Where does "page" occur in the listing? Copy every line that holds it.

=== Given records ===
*** Block opens ***

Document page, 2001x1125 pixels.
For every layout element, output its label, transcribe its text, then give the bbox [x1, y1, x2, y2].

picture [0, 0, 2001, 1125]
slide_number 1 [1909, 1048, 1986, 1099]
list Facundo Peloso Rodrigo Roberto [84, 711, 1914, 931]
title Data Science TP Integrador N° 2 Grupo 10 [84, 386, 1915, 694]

*** Block closes ***
*** Block opens ***

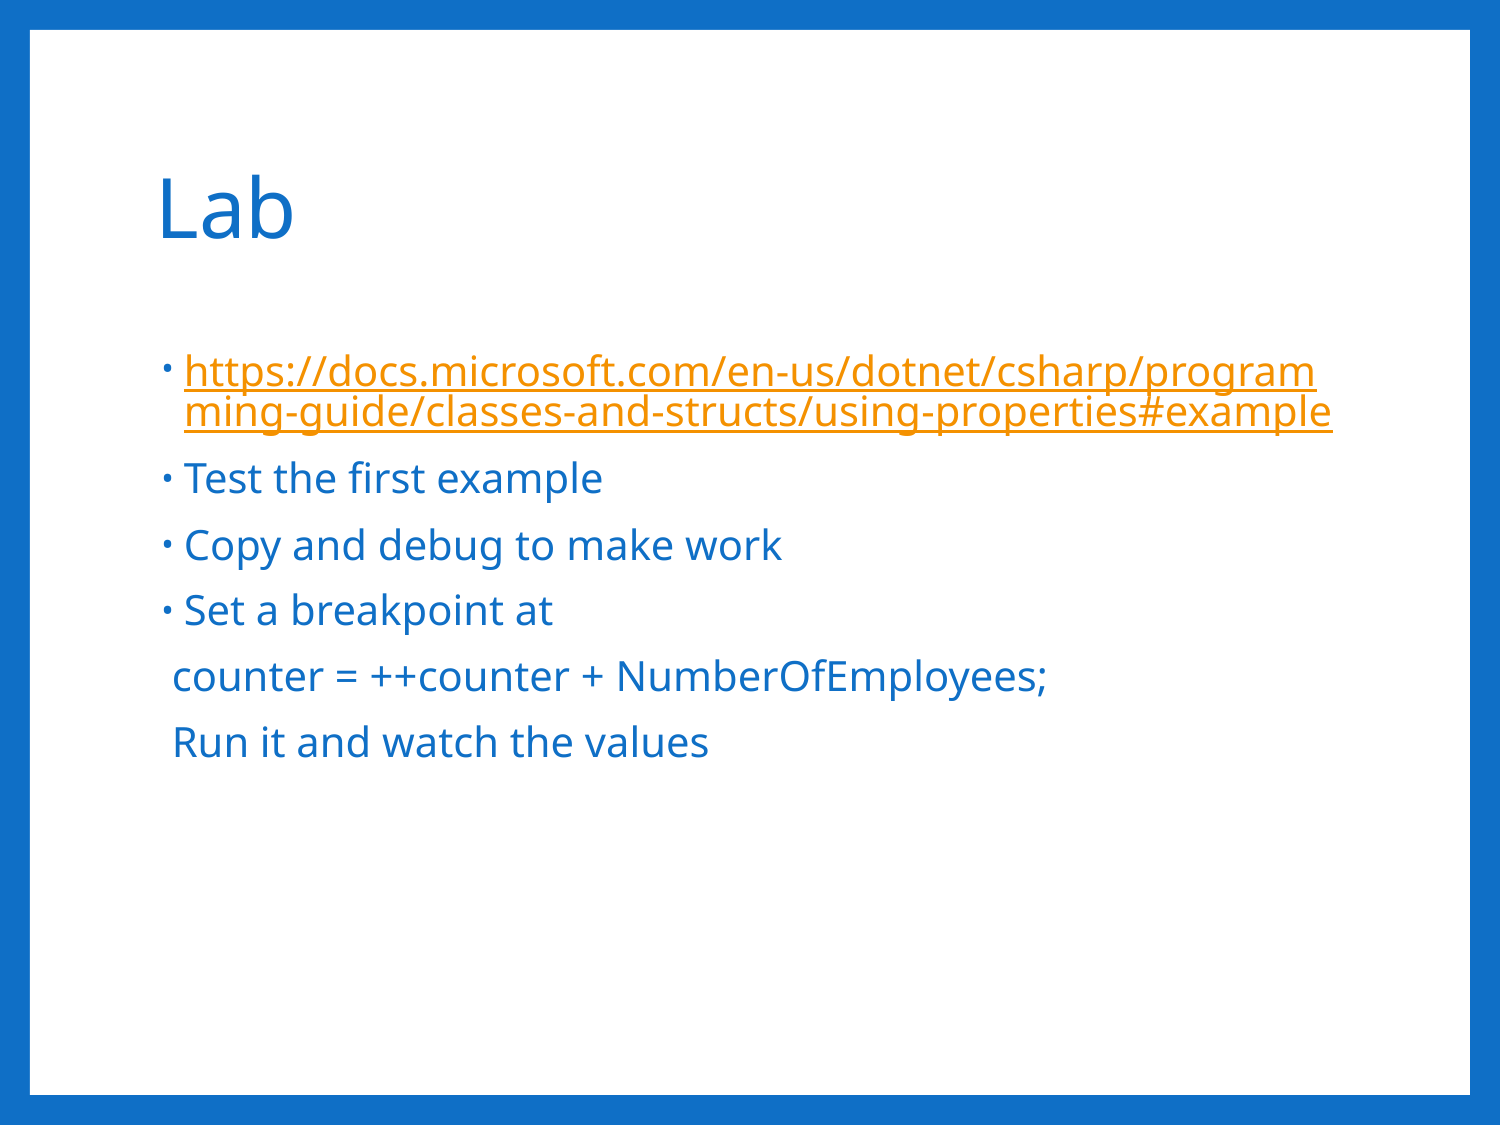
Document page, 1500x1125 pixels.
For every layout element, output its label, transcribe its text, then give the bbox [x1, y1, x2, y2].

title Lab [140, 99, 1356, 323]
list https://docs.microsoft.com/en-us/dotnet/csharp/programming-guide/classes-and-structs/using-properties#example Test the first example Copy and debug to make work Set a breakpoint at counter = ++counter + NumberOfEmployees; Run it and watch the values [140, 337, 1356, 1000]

*** Block closes ***

=== Response to this task ===
Document page, 2001x1125 pixels.
Document page, 1500x1125 pixels.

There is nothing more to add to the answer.